What you are asked to do.
Among the lines of the records below, copy those that hold the word "ctrl".

Dataset records.
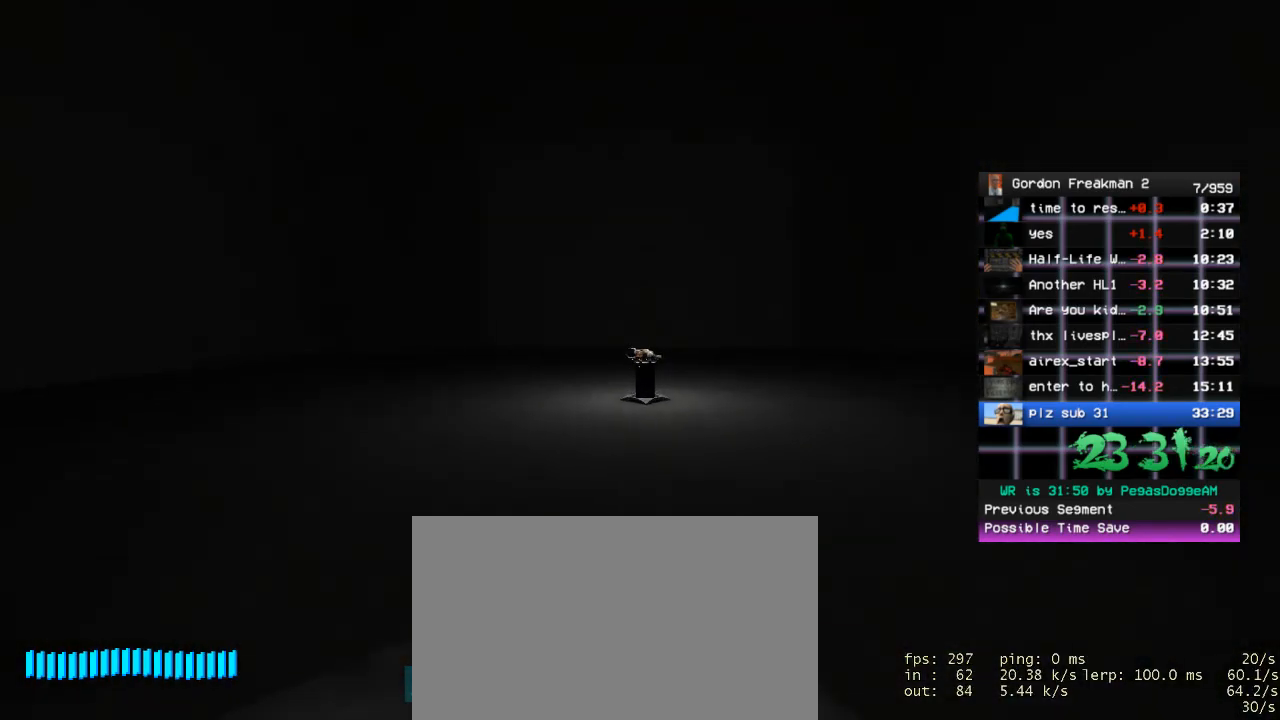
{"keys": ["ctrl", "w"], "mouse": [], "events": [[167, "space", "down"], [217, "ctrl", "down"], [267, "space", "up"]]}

...

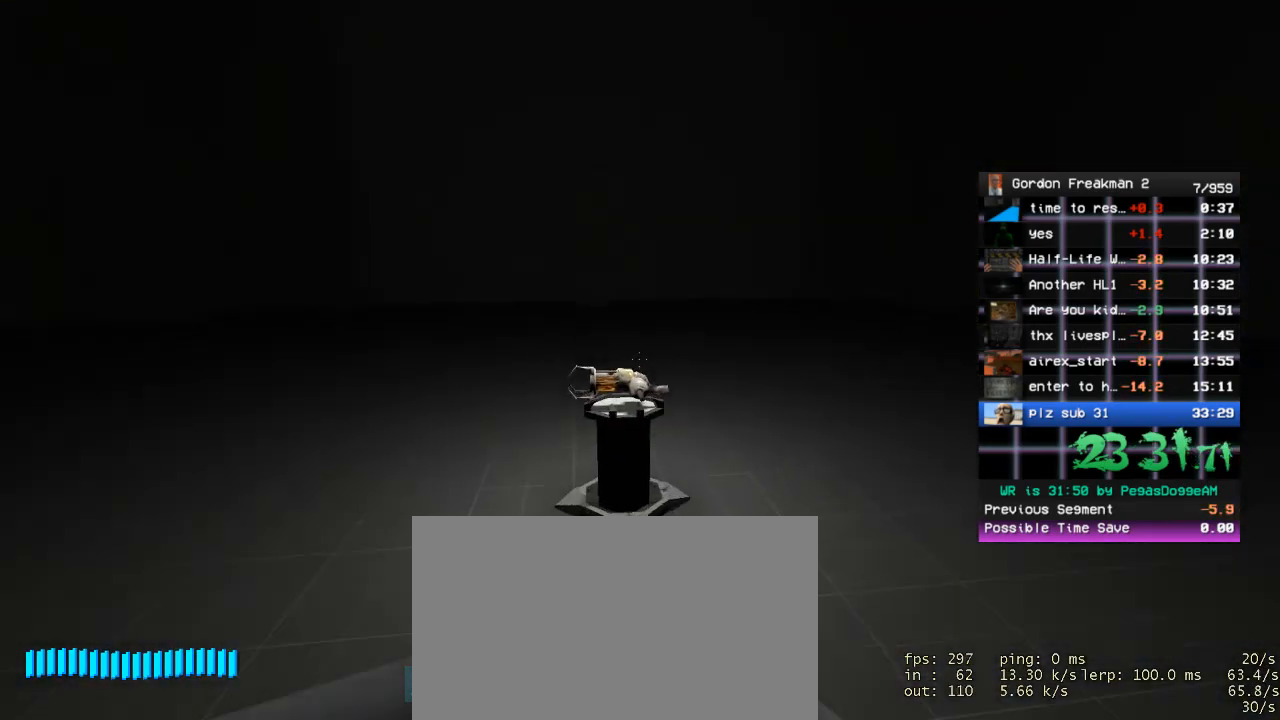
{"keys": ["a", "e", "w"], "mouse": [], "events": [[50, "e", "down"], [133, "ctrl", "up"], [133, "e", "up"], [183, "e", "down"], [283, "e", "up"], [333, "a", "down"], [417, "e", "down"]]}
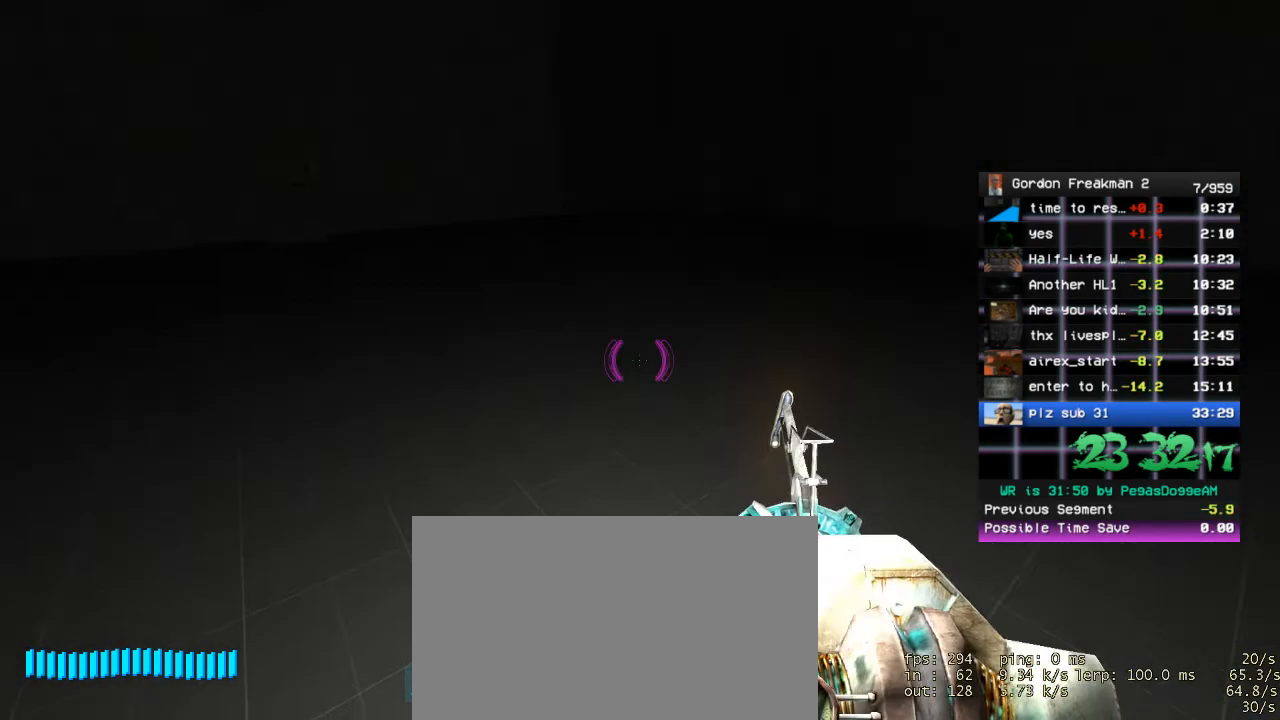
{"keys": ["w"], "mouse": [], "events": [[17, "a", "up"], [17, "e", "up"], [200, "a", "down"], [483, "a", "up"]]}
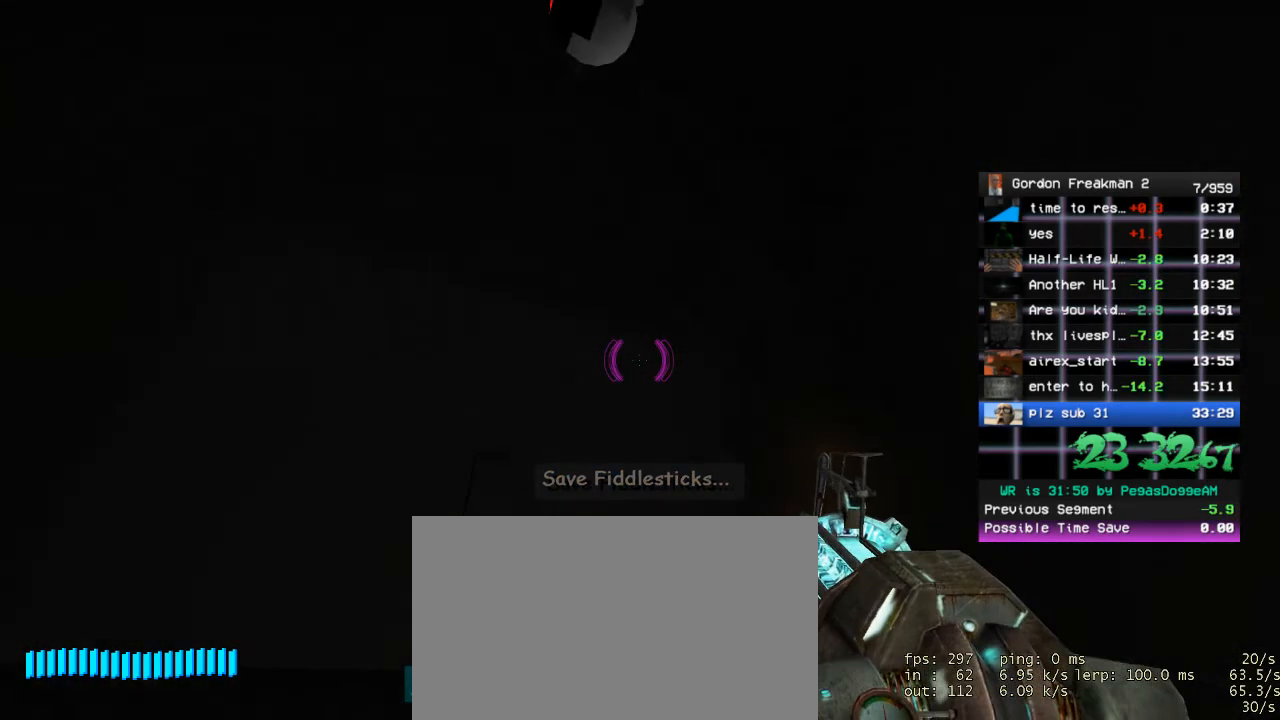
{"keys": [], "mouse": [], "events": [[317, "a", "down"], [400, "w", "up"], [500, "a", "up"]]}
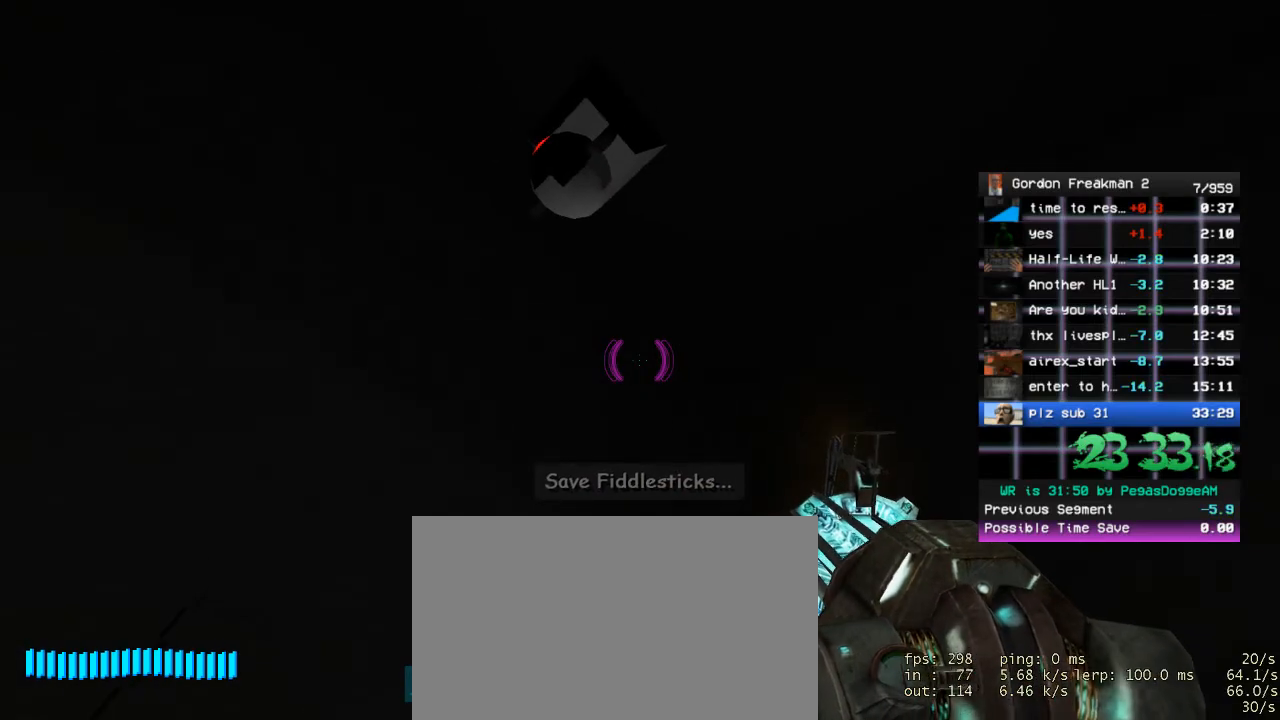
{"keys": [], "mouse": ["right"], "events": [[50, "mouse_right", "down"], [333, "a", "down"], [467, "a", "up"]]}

Written solution.
{"keys": ["ctrl", "w"], "mouse": [], "events": [[167, "space", "down"], [217, "ctrl", "down"], [267, "space", "up"]]}
{"keys": ["a", "e", "w"], "mouse": [], "events": [[50, "e", "down"], [133, "ctrl", "up"], [133, "e", "up"], [183, "e", "down"], [283, "e", "up"], [333, "a", "down"], [417, "e", "down"]]}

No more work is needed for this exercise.